For large differences, GitLab also has a lot of problems. If you've made a small single-line change to many files (replace a common header name?), The webpage that GitLab generates to display all changes will crash some browsers and almost lock others (depending on the number of files). This is because GitLab collapses individual files with a multitude of changes and you have to expand them manually. However, there isn't a good way to limit the number of files you can see the differences for at one time. This creates a very long scrolling page that browsers cannot handle well.
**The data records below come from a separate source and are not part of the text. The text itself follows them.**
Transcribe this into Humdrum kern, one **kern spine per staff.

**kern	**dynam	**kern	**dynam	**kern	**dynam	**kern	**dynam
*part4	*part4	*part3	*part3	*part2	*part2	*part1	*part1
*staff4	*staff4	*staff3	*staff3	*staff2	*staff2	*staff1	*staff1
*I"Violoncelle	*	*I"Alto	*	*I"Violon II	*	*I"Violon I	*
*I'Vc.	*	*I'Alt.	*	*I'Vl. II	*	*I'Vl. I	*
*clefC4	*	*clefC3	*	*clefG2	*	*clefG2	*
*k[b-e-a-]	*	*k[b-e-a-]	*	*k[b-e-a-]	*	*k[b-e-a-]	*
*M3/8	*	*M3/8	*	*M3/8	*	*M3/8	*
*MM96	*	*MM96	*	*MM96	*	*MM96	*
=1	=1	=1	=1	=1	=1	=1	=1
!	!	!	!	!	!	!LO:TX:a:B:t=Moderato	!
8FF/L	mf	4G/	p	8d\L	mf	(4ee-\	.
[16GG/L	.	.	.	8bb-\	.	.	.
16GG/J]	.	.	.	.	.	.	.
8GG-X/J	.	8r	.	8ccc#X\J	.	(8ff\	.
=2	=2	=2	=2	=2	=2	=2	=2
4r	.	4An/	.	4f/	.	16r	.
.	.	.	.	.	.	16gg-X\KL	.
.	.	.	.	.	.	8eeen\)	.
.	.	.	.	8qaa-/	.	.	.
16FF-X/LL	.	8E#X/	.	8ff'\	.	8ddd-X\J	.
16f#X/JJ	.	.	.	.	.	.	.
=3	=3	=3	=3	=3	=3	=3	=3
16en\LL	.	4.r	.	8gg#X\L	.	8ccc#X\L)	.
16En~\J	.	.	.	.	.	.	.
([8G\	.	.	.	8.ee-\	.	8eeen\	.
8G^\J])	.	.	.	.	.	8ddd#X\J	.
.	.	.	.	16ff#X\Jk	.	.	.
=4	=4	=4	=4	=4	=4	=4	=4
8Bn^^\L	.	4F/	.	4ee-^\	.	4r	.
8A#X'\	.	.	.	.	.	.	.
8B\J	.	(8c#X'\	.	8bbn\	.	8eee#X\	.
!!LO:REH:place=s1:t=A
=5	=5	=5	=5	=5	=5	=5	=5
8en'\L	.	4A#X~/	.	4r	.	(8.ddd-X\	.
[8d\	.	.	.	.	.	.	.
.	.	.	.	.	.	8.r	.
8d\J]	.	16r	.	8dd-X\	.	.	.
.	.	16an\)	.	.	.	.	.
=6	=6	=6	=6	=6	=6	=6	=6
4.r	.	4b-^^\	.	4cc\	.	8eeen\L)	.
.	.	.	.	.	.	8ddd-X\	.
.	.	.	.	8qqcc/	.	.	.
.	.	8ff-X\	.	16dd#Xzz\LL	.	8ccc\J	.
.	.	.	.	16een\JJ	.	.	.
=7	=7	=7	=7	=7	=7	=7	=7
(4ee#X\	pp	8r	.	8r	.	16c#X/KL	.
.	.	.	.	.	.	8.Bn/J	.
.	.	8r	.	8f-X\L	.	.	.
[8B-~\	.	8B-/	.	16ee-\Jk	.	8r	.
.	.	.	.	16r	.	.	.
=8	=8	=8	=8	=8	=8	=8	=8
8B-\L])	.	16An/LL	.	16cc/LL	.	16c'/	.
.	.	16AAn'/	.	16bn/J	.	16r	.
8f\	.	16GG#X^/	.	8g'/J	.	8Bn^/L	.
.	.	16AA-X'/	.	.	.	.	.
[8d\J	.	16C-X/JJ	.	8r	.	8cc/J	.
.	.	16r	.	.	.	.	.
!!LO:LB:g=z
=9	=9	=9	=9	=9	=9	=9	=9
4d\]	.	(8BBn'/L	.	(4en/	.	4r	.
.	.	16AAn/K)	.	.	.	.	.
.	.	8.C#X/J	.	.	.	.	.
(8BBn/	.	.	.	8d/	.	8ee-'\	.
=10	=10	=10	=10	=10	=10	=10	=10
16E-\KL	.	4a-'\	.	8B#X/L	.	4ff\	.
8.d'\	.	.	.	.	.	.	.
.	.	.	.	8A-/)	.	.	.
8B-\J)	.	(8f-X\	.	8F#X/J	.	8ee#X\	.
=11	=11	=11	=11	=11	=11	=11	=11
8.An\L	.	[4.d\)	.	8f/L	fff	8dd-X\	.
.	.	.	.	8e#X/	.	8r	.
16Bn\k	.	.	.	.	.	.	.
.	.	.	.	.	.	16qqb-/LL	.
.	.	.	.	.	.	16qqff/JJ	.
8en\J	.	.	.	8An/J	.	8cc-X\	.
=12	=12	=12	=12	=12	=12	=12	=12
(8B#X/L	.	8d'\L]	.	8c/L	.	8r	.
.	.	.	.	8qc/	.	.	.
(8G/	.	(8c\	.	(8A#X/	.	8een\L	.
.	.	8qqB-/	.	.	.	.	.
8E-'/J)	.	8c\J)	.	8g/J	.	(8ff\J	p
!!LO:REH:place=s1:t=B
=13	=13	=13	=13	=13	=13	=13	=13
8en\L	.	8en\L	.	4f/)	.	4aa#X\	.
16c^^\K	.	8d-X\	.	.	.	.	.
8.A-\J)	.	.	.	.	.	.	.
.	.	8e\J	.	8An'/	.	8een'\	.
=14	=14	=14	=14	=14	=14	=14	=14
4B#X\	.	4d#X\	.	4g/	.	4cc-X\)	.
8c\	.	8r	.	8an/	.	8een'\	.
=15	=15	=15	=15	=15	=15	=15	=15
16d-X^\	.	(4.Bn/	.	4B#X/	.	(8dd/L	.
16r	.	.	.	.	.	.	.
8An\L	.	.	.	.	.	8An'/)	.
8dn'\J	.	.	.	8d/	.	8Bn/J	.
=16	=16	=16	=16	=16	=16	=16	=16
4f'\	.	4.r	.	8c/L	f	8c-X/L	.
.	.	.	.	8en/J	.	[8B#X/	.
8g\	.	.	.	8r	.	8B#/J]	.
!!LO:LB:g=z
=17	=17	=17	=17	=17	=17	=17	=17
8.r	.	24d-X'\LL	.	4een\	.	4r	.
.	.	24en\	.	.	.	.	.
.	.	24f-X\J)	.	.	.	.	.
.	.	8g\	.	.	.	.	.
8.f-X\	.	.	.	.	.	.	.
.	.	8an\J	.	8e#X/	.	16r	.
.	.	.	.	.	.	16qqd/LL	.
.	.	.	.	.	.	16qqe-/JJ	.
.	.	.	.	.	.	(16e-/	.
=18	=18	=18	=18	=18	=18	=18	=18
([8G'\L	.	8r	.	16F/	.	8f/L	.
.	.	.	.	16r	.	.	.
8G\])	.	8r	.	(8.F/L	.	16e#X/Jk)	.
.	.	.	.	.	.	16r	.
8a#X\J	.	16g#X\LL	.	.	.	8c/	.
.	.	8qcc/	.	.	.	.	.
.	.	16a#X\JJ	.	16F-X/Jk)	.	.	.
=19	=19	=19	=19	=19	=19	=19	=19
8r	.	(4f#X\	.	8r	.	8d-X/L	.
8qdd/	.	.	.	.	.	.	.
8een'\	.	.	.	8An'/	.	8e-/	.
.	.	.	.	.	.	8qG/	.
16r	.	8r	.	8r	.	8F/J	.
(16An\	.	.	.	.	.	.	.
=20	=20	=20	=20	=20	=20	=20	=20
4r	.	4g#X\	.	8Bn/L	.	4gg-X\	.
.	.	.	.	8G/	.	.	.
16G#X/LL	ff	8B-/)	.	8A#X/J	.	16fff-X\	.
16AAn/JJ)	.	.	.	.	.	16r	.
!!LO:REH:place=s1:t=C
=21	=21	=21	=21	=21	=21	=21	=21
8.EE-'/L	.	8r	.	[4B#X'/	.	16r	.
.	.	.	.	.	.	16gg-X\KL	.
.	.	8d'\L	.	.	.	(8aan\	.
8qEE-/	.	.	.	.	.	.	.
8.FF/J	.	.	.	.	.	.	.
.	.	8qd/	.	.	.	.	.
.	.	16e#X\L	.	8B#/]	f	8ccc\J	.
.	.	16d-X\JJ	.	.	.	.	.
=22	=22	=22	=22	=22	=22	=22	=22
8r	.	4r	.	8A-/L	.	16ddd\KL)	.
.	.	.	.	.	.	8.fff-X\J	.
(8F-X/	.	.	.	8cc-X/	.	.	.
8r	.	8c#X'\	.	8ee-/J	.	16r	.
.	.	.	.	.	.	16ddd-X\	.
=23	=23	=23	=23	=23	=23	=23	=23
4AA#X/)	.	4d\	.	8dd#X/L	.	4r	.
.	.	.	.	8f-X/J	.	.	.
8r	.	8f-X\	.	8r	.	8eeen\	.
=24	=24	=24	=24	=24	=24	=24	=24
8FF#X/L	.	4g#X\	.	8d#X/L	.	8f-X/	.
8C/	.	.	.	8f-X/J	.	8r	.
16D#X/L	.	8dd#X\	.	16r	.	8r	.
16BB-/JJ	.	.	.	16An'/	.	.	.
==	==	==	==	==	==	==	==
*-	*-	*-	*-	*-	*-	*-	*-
The code review tool built into GitLab is fine if you have some dedicated reviewers with just a few small reviews over an extended period of time and don't need to speed up how quickly reviews are done (all of which describes a public open source code base, with most Users have read-only access). However, if it doesn't, the built-in tool is not for you.

Atlassian crucible

I haven't tried to incorporate this into GitLab, but I've done extensive research on this very same tool. As you read the documentation on it, be very careful about what limits are set (a limited number of files can be included in a review at one time) and what is actually in the Crucible tool without the rest of the Atlassian tools (e.g. FishEye etc .). Most of the tool is designed for use with Atlassian's BitBucket, and it practically requires FishEye too so you can see more than the limited context around the differences. While it is possible not to use Jira to track bugs / discussion points / bugs found during the review, it is not as well supported.